More Headaches For Pesticide Manufacturers


Even though the National Academy of Sciences says that the level of synthetic chemicals in foods is so low as to be "unlikely to pose an appreciable cancer risk, "Congress has passed another law which will even further reduce pesticide levels -- creating even more problems for manufacturers, food processors and farmers. And experts have no doubt that the new law will increase costs to consumers.

  • The Food Quality Protection Act will make it more difficult to register and use pesticides.

  • Heretofore, the Environmental Protection Agency established a theoretically acceptable daily intake level for each pesticide by totaling a number of factors, which resulted in a level so low that the risks of pesticide residues were negligible.

  • The agency then assumed that the pesticide was sprayed on all a farmer's acreage at full strength for all the crops he might use it on, which greatly overestimated the amount of residue on food.

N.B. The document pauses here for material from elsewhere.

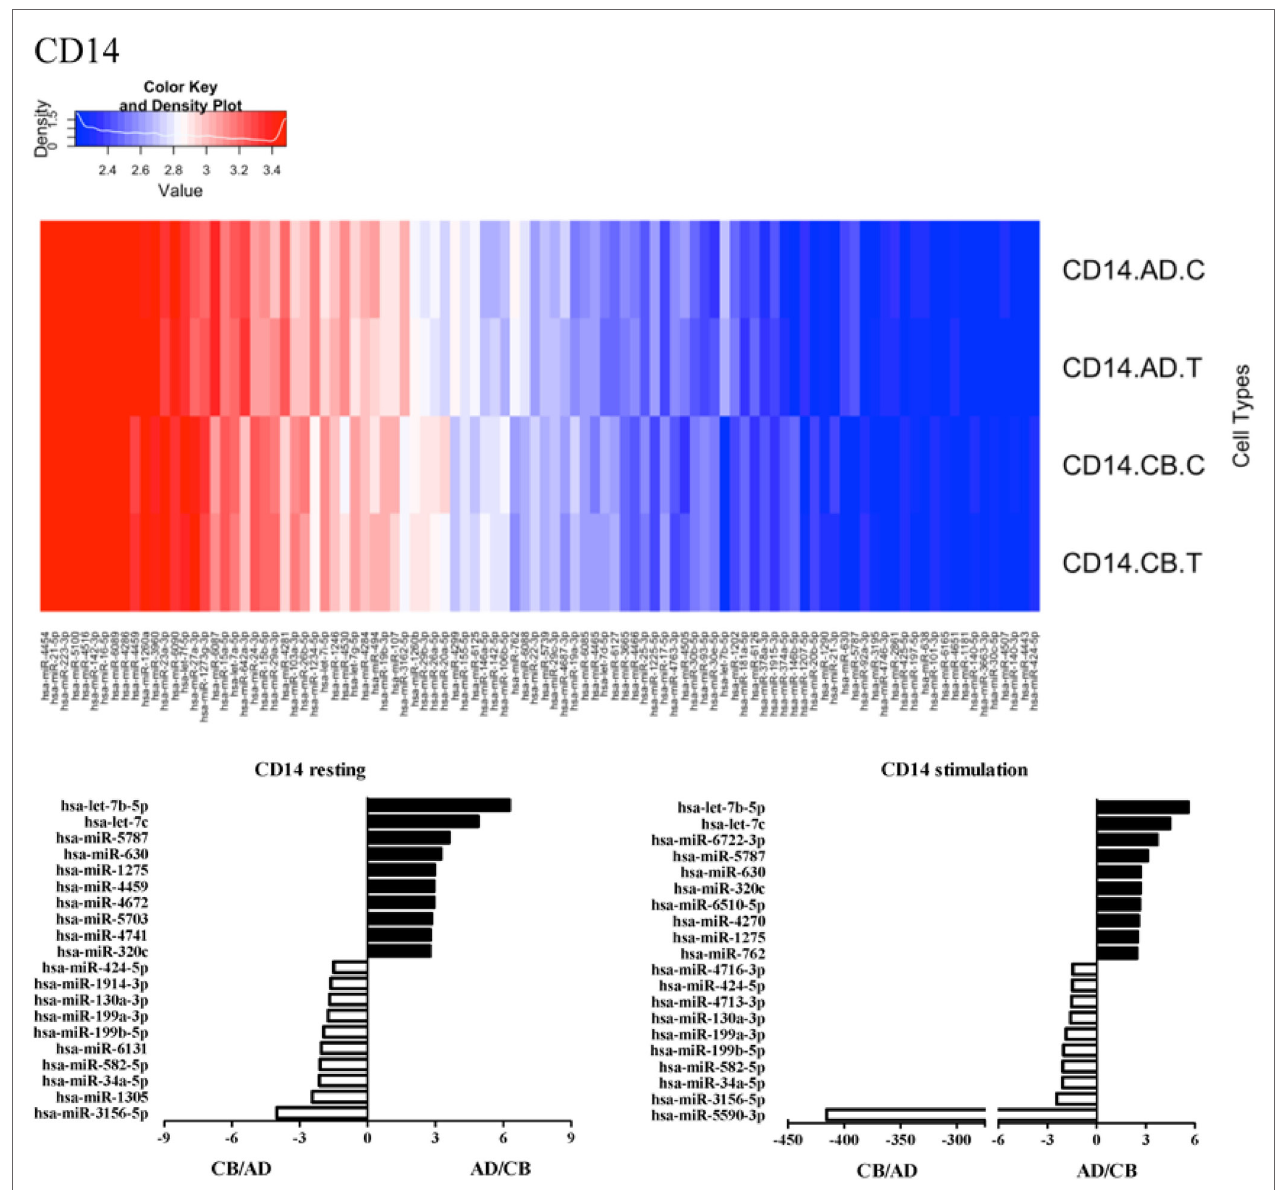
FigUre 6 | Differential microrna profiles between adult and neonatal cD14 + monocytes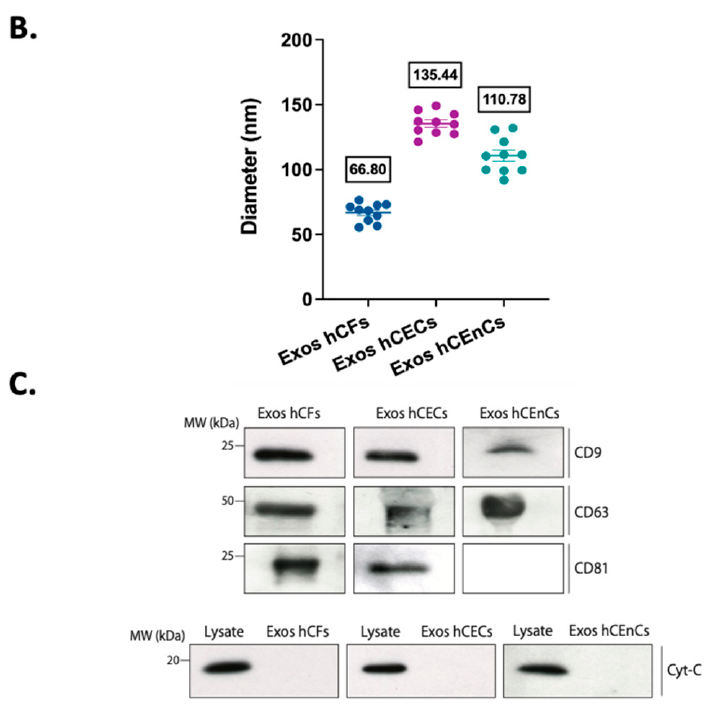
Figure 1. Characteristics of the exosomes isolated from the three corneal cell types. ( A ) TEM images of exosomes isolated from hCFs, hCECs and hCEnCs showing a range of exosomal size from 30–150 nm and a round morphology. Scale bars: 100 nm or 200 nm. ( B ) The diameter of the exosomes isolated from the three corneal cell types were analyzed by DLS. The means for the 10 measurements (repeated measures) were calculated and plotted on a graph. ( C ) Western Blot analysis of three specific exosomal markers (CD9, CD63 and CD81) as well as one negative marker (cytochrome c) in exosomes isolated from conditioned medium of hCFs, hCECs and hCEnCs. Corresponding cell lysate were used as a positive control for cytochrome c.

  • Not content with these rigorous safeguards, lawmakers -- through the new law -- are forcing the EPA to further lower its acceptable daily intake levels.

It has been predicted that the new law will decrease tolerances on certain classes of pesticides by a factor of ten or more.

  • Manufacturers will now have to figure out a way to reduce their residue calculation -- which means canceling usage.

  • They are expected to drop usages with high dietary exposure and low acreage -- mostly fruits and vegetables.

  • The result will be what one observer called "a sort of triage process" that will increase the cost of food that's already safe.

Also, the law contains language that directs the EPA to determine if a tolerance is "safe," which is defined as "reasonable certainty of (causing) no harm." "No harm" could mean "zero harm," a short step from "zero risk." If EPA were forced by suits from environmental groups to interpret the statute literally -- almost a certainty in today's climate -- it would have to set tolerances for all pesticides at zero.